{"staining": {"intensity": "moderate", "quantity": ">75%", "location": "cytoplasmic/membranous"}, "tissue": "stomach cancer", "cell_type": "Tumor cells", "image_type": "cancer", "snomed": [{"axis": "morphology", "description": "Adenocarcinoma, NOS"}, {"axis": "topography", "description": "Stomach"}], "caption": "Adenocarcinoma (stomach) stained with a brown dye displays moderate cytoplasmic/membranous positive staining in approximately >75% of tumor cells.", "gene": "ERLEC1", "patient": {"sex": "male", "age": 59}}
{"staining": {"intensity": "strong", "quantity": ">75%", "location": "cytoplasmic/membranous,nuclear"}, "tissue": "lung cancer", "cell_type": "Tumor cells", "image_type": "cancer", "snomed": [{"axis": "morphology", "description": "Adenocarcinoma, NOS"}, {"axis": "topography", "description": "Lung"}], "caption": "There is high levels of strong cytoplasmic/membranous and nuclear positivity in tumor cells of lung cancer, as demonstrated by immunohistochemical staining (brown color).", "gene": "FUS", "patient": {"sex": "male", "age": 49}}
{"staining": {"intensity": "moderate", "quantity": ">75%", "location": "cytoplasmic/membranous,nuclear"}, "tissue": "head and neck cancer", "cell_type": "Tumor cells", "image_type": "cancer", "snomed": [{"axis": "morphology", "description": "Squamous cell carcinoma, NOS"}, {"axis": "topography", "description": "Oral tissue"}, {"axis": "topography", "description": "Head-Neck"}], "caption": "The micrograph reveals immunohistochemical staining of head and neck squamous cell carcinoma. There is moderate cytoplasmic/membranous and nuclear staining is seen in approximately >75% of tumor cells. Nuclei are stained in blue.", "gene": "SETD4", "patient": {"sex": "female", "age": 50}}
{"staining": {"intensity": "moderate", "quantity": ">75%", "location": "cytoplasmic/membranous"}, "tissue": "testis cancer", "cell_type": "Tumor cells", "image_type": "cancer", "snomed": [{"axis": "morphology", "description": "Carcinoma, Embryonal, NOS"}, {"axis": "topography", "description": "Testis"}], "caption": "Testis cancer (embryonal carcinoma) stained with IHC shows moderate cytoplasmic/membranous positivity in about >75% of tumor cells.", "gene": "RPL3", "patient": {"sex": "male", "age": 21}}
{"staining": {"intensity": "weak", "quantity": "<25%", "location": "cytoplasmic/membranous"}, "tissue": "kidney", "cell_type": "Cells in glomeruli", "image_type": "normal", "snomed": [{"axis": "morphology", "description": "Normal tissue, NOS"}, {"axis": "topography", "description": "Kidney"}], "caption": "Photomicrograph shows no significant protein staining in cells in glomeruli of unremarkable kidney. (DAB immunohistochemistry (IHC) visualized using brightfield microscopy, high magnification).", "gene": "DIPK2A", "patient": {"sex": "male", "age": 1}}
★ ★ ★
» **TASK REQUIREMENTS**: Each line of the material above must be retyped precisely.

» **THE COMPLETED TASK**:
{"staining": {"intensity": "moderate", "quantity": ">75%", "location": "cytoplasmic/membranous"}, "tissue": "stomach cancer", "cell_type": "Tumor cells", "image_type": "cancer", "snomed": [{"axis": "morphology", "description": "Adenocarcinoma, NOS"}, {"axis": "topography", "description": "Stomach"}], "caption": "Adenocarcinoma (stomach) stained with a brown dye displays moderate cytoplasmic/membranous positive staining in approximately >75% of tumor cells.", "gene": "ERLEC1", "patient": {"sex": "male", "age": 59}}
{"staining": {"intensity": "strong", "quantity": ">75%", "location": "cytoplasmic/membranous,nuclear"}, "tissue": "lung cancer", "cell_type": "Tumor cells", "image_type": "cancer", "snomed": [{"axis": "morphology", "description": "Adenocarcinoma, NOS"}, {"axis": "topography", "description": "Lung"}], "caption": "There is high levels of strong cytoplasmic/membranous and nuclear positivity in tumor cells of lung cancer, as demonstrated by immunohistochemical staining (brown color).", "gene": "FUS", "patient": {"sex": "male", "age": 49}}
{"staining": {"intensity": "moderate", "quantity": ">75%", "location": "cytoplasmic/membranous,nuclear"}, "tissue": "head and neck cancer", "cell_type": "Tumor cells", "image_type": "cancer", "snomed": [{"axis": "morphology", "description": "Squamous cell carcinoma, NOS"}, {"axis": "topography", "description": "Oral tissue"}, {"axis": "topography", "description": "Head-Neck"}], "caption": "The micrograph reveals immunohistochemical staining of head and neck squamous cell carcinoma. There is moderate cytoplasmic/membranous and nuclear staining is seen in approximately >75% of tumor cells. Nuclei are stained in blue.", "gene": "SETD4", "patient": {"sex": "female", "age": 50}}
{"staining": {"intensity": "moderate", "quantity": ">75%", "location": "cytoplasmic/membranous"}, "tissue": "testis cancer", "cell_type": "Tumor cells", "image_type": "cancer", "snomed": [{"axis": "morphology", "description": "Carcinoma, Embryonal, NOS"}, {"axis": "topography", "description": "Testis"}], "caption": "Testis cancer (embryonal carcinoma) stained with IHC shows moderate cytoplasmic/membranous positivity in about >75% of tumor cells.", "gene": "RPL3", "patient": {"sex": "male", "age": 21}}
{"staining": {"intensity": "weak", "quantity": "<25%", "location": "cytoplasmic/membranous"}, "tissue": "kidney", "cell_type": "Cells in glomeruli", "image_type": "normal", "snomed": [{"axis": "morphology", "description": "Normal tissue, NOS"}, {"axis": "topography", "description": "Kidney"}], "caption": "Photomicrograph shows no significant protein staining in cells in glomeruli of unremarkable kidney. (DAB immunohistochemistry (IHC) visualized using brightfield microscopy, high magnification).", "gene": "DIPK2A", "patient": {"sex": "male", "age": 1}}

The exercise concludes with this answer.